Малоумная ложь о встрече Шамиля с Барятинским на Гунибе
Подробно в гл. 8 тома 3 «Пленение» имама Шамиля – событие, которого не было».
17 сентября 1859 года, в 73-м номере тифлисской газеты «Кавказ»[1] опубликована фарисейски-лицемерная ложь, обильно сдобренная «опереточными», «психологическими» комментариями.
Сочинитель «первоисточника» лже-монологов от имени Барятинского и Шамиля, которые и сейчас воспринимаются легковерными невеждами как стенографический протокол несуществующего «пленения» – «придворный борзописец», «один из восторженных лизоблюдов и панегиристов князя Барятинского»[2] –
корнет Арнольд Зиссерман:
«…Его Сиятельство [Барятинский] встретил Шамиля следующими словами:
«Шамиль, ты не принял условий, которые я тебе предлагал и не захотел приехать ко мне в лагерь; теперь я приехал за тобой.
Ты сам захотел предоставить войне решить дело, и война решила его в нашу пользу; теперь об этих условиях уже и речи нет; ты должен ехать в Петербург и там ожидать решения своей участи от милосердия Государя Императора; за одно тебе ручаюсь, – это за личную безопасность твою и всего твоего семейства. Для твоего сопровождения я назначил моего адъютанта, полковника Тромповского, и он употребит все, чтобы ты не терпел никаких лишений и недостатков».
Волнение Шамиля было так велико, он так растерялся, что не сказал в ответ ничего особенно замечательного, а все только хотел объяснить, что он боялся довериться нам, что был уже обманут, что поневоле сделался осторожным, наконец, что «как и мед, если его часто есть, надоедает, так и все на свете надоедает, так и ему уже надоели 30 лет войны, и что он рад покончить все и жить теперь мирно…»

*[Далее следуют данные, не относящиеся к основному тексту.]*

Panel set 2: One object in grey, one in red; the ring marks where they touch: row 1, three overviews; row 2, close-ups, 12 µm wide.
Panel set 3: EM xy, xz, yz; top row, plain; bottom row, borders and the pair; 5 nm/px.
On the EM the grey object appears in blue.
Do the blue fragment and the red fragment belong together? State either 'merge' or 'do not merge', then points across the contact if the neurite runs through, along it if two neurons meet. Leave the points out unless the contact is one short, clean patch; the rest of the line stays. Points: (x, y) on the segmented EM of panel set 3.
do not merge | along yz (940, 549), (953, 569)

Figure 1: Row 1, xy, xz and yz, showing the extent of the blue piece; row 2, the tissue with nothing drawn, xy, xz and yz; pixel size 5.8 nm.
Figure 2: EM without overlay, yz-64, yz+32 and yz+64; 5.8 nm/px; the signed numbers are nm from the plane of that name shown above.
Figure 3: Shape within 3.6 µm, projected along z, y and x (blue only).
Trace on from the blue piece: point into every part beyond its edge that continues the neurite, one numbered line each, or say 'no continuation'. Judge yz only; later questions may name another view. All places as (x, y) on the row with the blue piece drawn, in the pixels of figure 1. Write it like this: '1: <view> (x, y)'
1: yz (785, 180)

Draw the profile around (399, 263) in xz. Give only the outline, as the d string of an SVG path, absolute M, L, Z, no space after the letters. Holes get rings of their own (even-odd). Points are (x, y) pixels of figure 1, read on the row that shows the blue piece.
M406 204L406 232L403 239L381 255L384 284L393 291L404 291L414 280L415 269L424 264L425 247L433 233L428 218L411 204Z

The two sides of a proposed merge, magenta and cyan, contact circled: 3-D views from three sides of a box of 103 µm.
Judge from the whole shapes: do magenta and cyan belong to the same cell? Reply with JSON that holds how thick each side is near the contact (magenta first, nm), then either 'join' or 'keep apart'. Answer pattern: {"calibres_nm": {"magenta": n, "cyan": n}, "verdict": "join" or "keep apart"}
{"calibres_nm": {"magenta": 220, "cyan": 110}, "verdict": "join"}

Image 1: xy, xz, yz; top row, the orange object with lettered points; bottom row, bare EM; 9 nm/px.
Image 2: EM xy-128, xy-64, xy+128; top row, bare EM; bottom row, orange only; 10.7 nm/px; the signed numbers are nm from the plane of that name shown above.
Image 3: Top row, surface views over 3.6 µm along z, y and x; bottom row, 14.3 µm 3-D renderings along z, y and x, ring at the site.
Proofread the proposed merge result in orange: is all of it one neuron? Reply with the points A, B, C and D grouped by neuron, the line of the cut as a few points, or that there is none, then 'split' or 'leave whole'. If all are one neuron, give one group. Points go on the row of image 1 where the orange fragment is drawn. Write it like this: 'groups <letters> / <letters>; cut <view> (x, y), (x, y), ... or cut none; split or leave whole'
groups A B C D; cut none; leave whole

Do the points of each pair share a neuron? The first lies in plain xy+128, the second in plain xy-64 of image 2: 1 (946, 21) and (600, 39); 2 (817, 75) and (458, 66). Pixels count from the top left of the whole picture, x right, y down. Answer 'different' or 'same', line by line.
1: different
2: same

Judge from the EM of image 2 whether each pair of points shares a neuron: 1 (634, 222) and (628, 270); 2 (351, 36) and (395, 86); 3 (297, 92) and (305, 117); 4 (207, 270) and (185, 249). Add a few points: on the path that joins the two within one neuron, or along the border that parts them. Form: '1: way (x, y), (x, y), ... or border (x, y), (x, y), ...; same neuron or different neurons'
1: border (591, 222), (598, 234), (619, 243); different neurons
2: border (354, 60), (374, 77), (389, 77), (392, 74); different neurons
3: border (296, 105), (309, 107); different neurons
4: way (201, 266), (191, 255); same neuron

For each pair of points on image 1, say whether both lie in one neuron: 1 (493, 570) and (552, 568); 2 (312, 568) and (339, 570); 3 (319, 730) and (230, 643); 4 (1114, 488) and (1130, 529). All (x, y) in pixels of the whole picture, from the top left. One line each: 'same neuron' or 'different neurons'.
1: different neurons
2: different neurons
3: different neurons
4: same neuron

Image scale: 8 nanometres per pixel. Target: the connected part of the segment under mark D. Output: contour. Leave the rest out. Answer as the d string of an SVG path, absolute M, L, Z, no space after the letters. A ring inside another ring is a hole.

Очевидно, это была фраза, сказанная в надежде, что его оставят жить дальше в горах, с условием не предпринимать ничего против нас.
Утопающий хватается за соломинку; но Шамиль хотел удерживаться еще на толстом канате, – волк хотел остаться в овчарне…
Понятно, что намеки эти остались без последствий, и ему еще раз было повторено, что он взят силою оружия, что условий никаких он просить не может, что жизнь его будет цела; но будущая судьба зависит от милосердия Его Императорского Величества.
Затем Главнокомандующий уехал с Гуниба, приказав Шамилю ехать за ним»[3].
Начальник штаба Кавказской армии генерал-фельдмаршал Д. А. Милютин разоблачает мифологемы-фальшивки – лексические несуразности, софистские выверты «мародеров» от исторической науки, свидетельствует о продолжительности переговоров:
«Объяснение было очень непродолжительно: минуты две, много три»[4].
Никакие мифические, надуманные, пространные и высокопарные монологи Барятинского, с пафосом предоставляемые царской пропагандой и якобы «невразумительные» ответы Шамиля не могли иметь места по причине нехватки времени.
По установленным данным, имам Шамиль 25 августа 1859 года вышел на встречу с наместником на Кавказе А. Барятинским на закате. Солнце на Гунибе 25 августа (7 сентября по новому стилю) заходит в 18:10 – 18:15. Долговременные переговоры, обмен объемистыми тирадами, да еще с участием переводчиков, не могли иметь места в день встречи на Гунибе. Ночь в горах наступает быстро, и Шамиль с Барятинским могли оказаться в темноте.